» What is being asked
Find the line that holds "de la pièce" in the material below. Output that line and each one after it exactly, but not the pictures.

» Task inputs
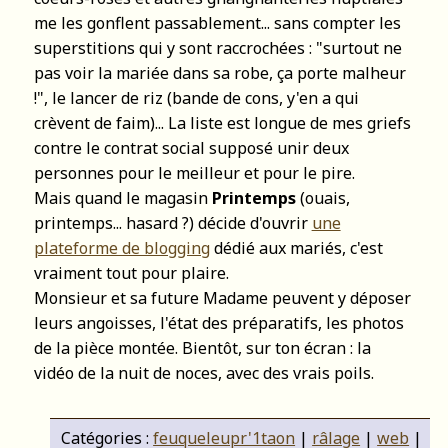
me les gonflent passablement... sans compter les
superstitions qui y sont raccrochées : "surtout ne
pas voir la mariée dans sa robe, ça porte malheur
!", le lancer de riz (bande de cons, y'en a qui
crèvent de faim)... La liste est longue de mes griefs
contre le contrat social supposé unir deux
personnes pour le meilleur et pour le pire.
Mais quand le magasin
Printemps
(ouais,
printemps... hasard ?) décide d'ouvrir
une
plateforme de blogging
dédié aux mariés, c'est
vraiment tout pour plaire.
Monsieur et sa future Madame peuvent y déposer
leurs angoisses, l'état des préparatifs, les photos
de la pièce montée. Bientôt, sur ton écran : la
vidéo de la nuit de noces, avec des vrais poils.
Catégories :
feuqueleupr'1taon
|
râlage
|
web
|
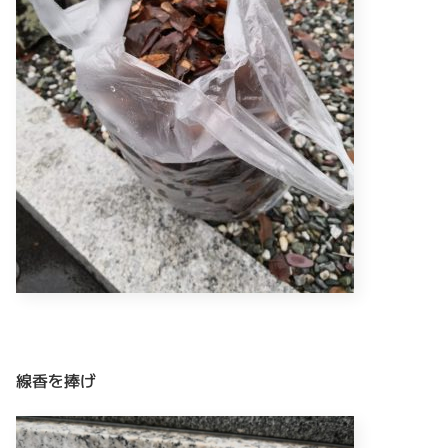
線香を捧げ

» Task result
de la pièce montée. Bientôt, sur ton écran : la
vidéo de la nuit de noces, avec des vrais poils.
Catégories :
feuqueleupr'1taon
|
râlage
|
web
|
線香を捧げ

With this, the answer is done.